Cosan cai, mas Raízen opera em alta, mesmo após pedido de recuperação extrajudicial

Os papéis da Cosan recuam e os da Raízen operam em alta neste início de tarde.

Nesta manhã, a empresa de energia, joint venture da Cosan com a Shell, cujas dívidas somam R$ 65 bilhões, confirmou que entrou com pedido de recuperação extrajudicial.

A Cosan, por sua vez, afirmou que o processo da Raízen não afeta suas operações.

Além disso, informou que até o momento não há qualquer engajamento para a venda de sua participação na Rumo, na qual detém 20,33%.

Há pouco, Cosan caía 1,64% (R$ 6,01), Raízen subia 1,92% (R$ 0,53) e Rumo recuava 0,06% (R$ 17,04).

Giro das 12h: Liberação de reservas de petróleo alivia, mas incerteza sobre guerra impede mais riscos

O Ibovespa subiu à máxima de 185.714,27 pontos e há pouco estava na casa dos 184.960,11 pontos (+0,82%), com apoio de Petrobras (ON +4,63%; PN +4,17%).

Já NY opera mista, em sessão forte para as techs. Dow Jones cai -0,34%, o S&P 500 sobe 0,13% e Nasdaq +0,30%, com a Oracle subindo 12,25% após superar as expectativas de lucro.

O petróleo oscilou muito pela manhã e há pouco mirava os US$ 90 o barril, em alta acima de 3%.

Incerteza sobre a guerra limita tomada de mais riscos. As notícias são de que o Estreito de Ormuz segue bloqueado e Trump voltou a sinalizar que o fim da guerra está próximo.

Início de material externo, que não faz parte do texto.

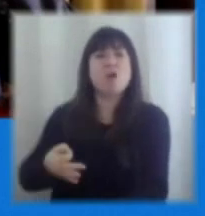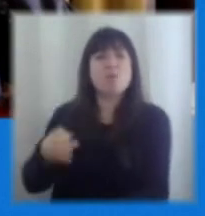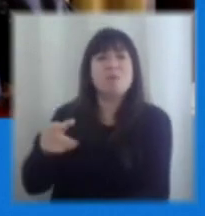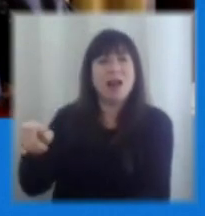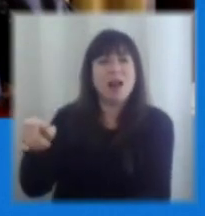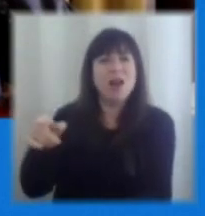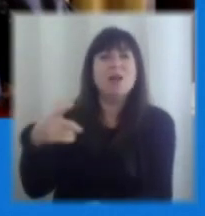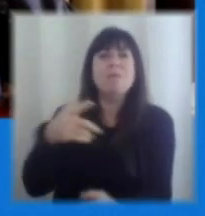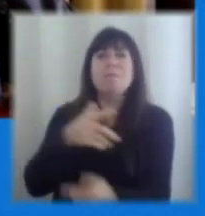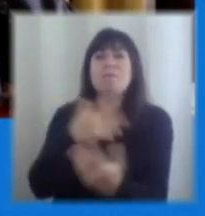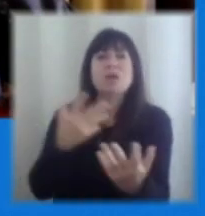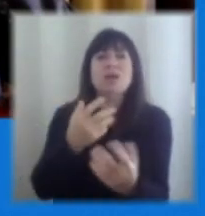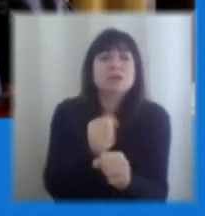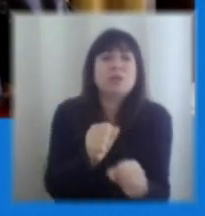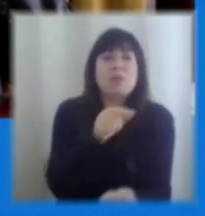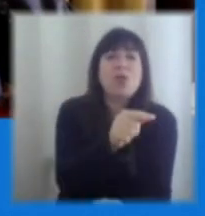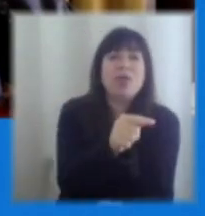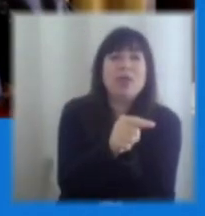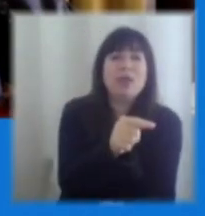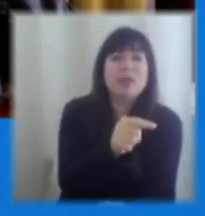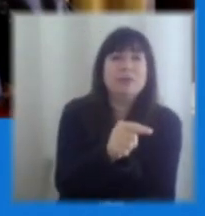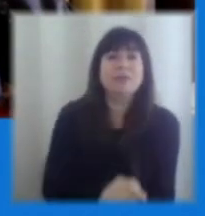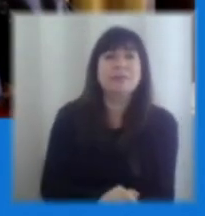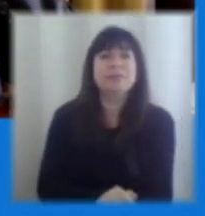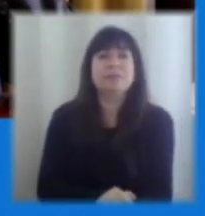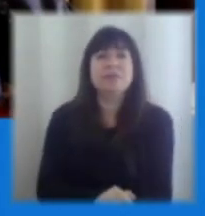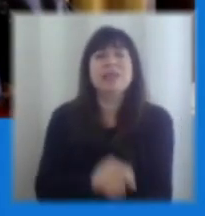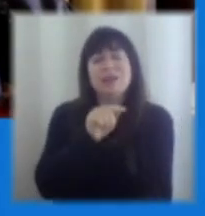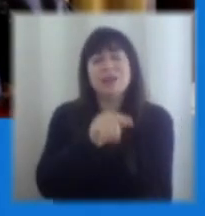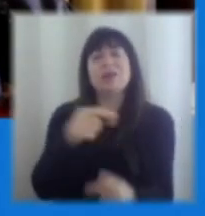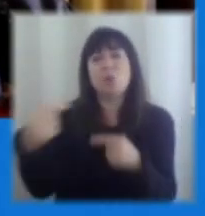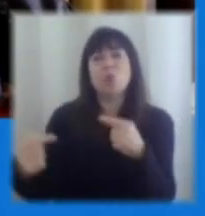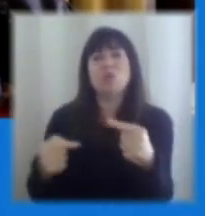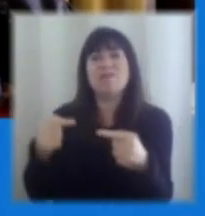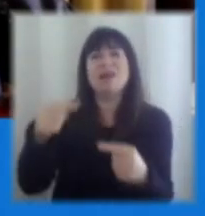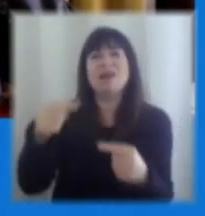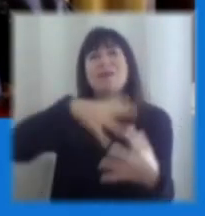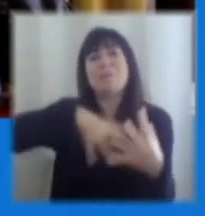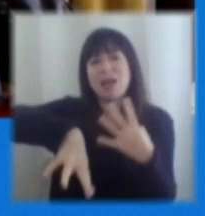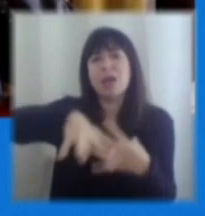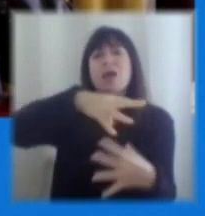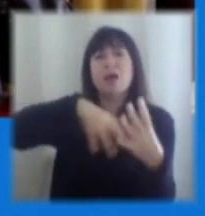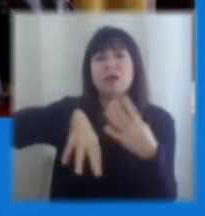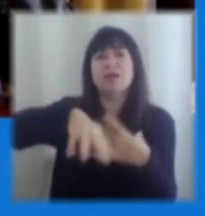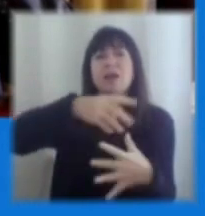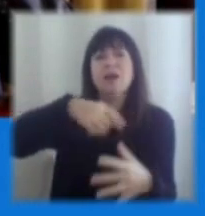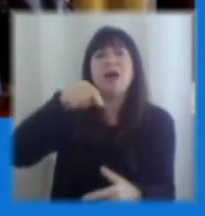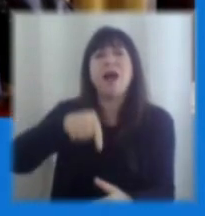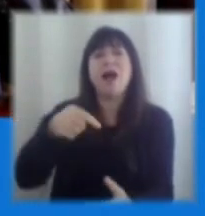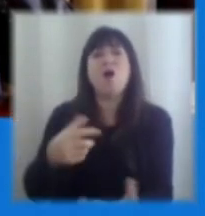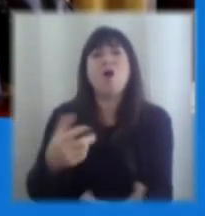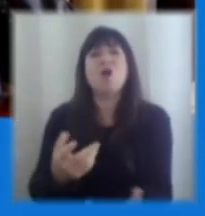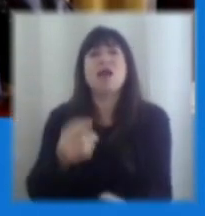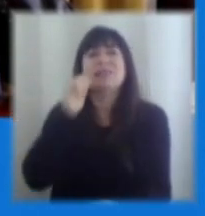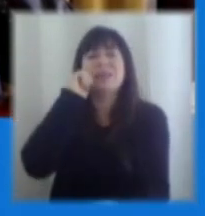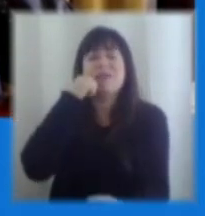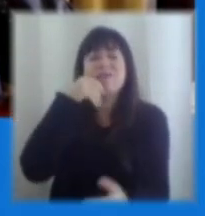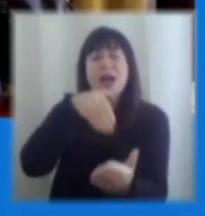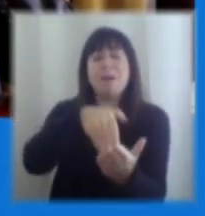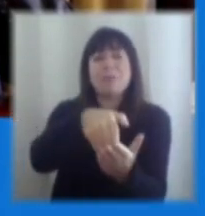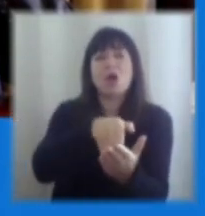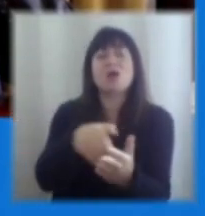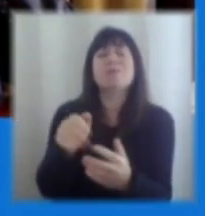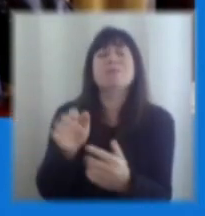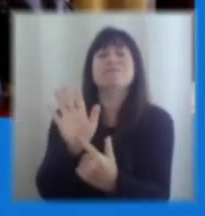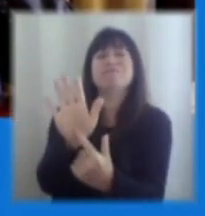formalizarse y sofisticarse, en fin, entonces, me parece que este es un debate que mezcla temas de contingencia, como es la prioridad que representa, ¿no es cierto?, el empleo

A AIE recomendou a liberação das reservas, cerca de 400 milhões de barris, o que foi confirmado pelo Japão e pela Alemanha.

O DXY retoma ganhos, aos 99,106 pontos (+028%)  e os rendimentos dos Treasuries de 10 anos subiram a 4,19%, segundo aumento consecutivo.

Aqui, a moeda se estabiliza a R$ 5,1548 (-0,05%) e os juros reduziram alta.

Entre os dados do dia, o CPI dos EUA de fevereiro veio em linha com as previsões, estável e acima da meta.

Como o dado não reflete o conflito, fica mantida a expectativa de estabilidade para o juro americano na próxima semana.

O varejo brasileiro apontou alta nas vendas (+0,4%), revertendo a queda de 0,4% em janeiro e contrariando previsão mediana de -0,1%.

Telefônica opera em queda após duplo rebaixamento pelo UBS BB

As ações da Telefônica operam em baixa nesta quarta-feira, recuando 0,81%, negociadas a R$ 41,75.

Os papéis são afetados pela decisão do UBS BB de realizar um corte duplo na recomendação da companhia, que foi de compra para venda.

Embora o ambiente operacional da tele ainda seja considerado relativamente benigno, as premissas atuais indicam menor geração de caixa, diz banco, que também cortou o preço-alvo da ação.